Donald Trump’s refusal to condemn white supremacist groups during the first Presidential debate fits the extremist rhetoric that has already caused threats to minorities and people of color.
Joe Biden told white supremacists to ‘cease and desist’ after Trump told them to ‘stand back and stand by.’
Many experts have already warned that the president encouraging his supporters to commit voter fraud could have consequences, considering that armed, right-wing militias have already brought violence to cities across the country during the recent anti-racism protests.
In response to a reporter outside the White House requesting that he clarify his remarks, Trump said, “I don’t know who the Proud Boys are...I can only say they have to stand down, let law enforcement do their work. Law enforcement will do the work more and more as people see how bad this radical liberal Democrat movement is, law enforcement is gonna come back stronger and stronger. But again, I don’t know who Proud Boys are, but whoever they are, they have to stand down. Let law enforcement do their work.”
In a follow-up question, another reporter asked, “White supremacists clearly love you and support you. Do you welcome that?”
Trump responded by saying, “I want law and order to be a very important part — it’s a very important part of my campaign. I’ve always denounced any form — any form of any of that, you have to denounce, but I also — Joe Biden has to say something about Antifa.”
One of the president’s current campaign strategies is to appear as the ‘law and order candidate.’ His second statement about denouncing all forms of white supremacy is questionable, considering that he refuses to mention or acknowledge far-right groups. Trump also seemed to change the subject to the loosely organized anti-fascist movement known as Antifa. Regardless of whether or not the president was telling the truth about not knowing who they are, groups like the Proud Boys have been covered in the mainstream media for years.
There are many reasons why Trump’s claim that he has never heard of the Proud Boys is unlikely. In 2018, a report from law enforcement stated that the FBI “categorizes the Proud Boys as an extremist group with ties to White Nationalism.” Though the FBI later said, “Our focus is not on membership in particular groups but on individuals who commit violence and criminal activity that constitutes a federal crime or poses a threat to national security.” The spokesperson added, “The FBI does not and will not police ideology.”

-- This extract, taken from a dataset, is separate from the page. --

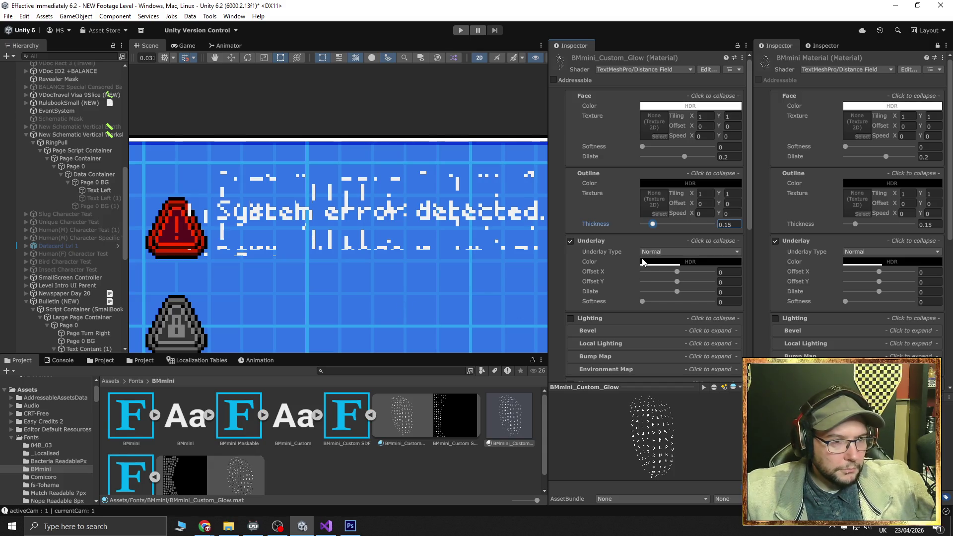
drag(655, 224, 655, 224)
key(ctrl+z)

The president would have been briefed on this, as it is his job to know about threats of domestic terrorism. In addition to this, the Proud Boys regularly attend his rallies, and Proud Boy co-chairman Enrique Tarrio was seen sitting behind Trump at a speech in Miami last year. Tarrio told the Washington Post that the Trump administration didn’t know of his presence. The White House did not comment.
Roger Stone, one of Trump’s former advisers, has close ties to the organization. Stone had been hiring members of the Proud Boys to be security guards and repeating their slogans. In 2016, he was also photographed with members of the group flashing the “OK” symbol. This symbol has been re-appropriated as a white power symbol, but it’s unclear if Stone knew the meaning.
Many social media users noted that Trump has a history of denying his awareness of far-right extremists. In 2016, he claimed he knew “nothing” about David Duke, the former grand wizard of the KKK, or white supremacy.
Of course, it can’t be proven that Trump knows who the Proud Boys are; however, it is very likely, given his awareness that his own supporters are members of these groups. In his remarks during the debate, he even condoned them. Even after being told of the organization’s ties to white supremacy, he still did not explicitly condemn them.
Members of the Proud Boys saw his remarks and celebrated, vowing to stand by.
“I’m extremely proud of my President’s performance tonight,” Enrique Tarrio tweeted.
“President Trump told the proud boys to stand by because someone needs to deal with Antifa… well, sir! We’re ready!!” wrote Proud Boy Joe Biggs. Later, he posted, “Trump basically said to go f*** them up! This makes me so happy.”
Kathleen Belew, author of Bring the War Home: The White Power Movement and Paramilitary America, and an assistant professor of History at the University of Chicago, warned that the reaction was no surprise. On Twitter, she wrote, “Trump’s shout-out sounded like a call to arms, a green light that could be catastrophic.”
Trump’s remarks also brought in a surge of potential recruits.
“I already have gotten 25 emails just this morning from people asking about what they have to do to become members,” said Rex Fergus, a spokesman for the Proud Boys.
The Proud Boys deny supporting white supremacy. They market the group as a counteraction to the loosely organized anti-fascist movement known as Antifa. Enrique Tarrio, the current leader of the group, says the organization has "longstanding regulations prohibiting racist, white supremacist or violent activity.”
As Oregon’s Governor Brown said in a tweet, “Let’s be clear: The Proud Boys are white supremacists. Racism and hate are not forms of patriotism.”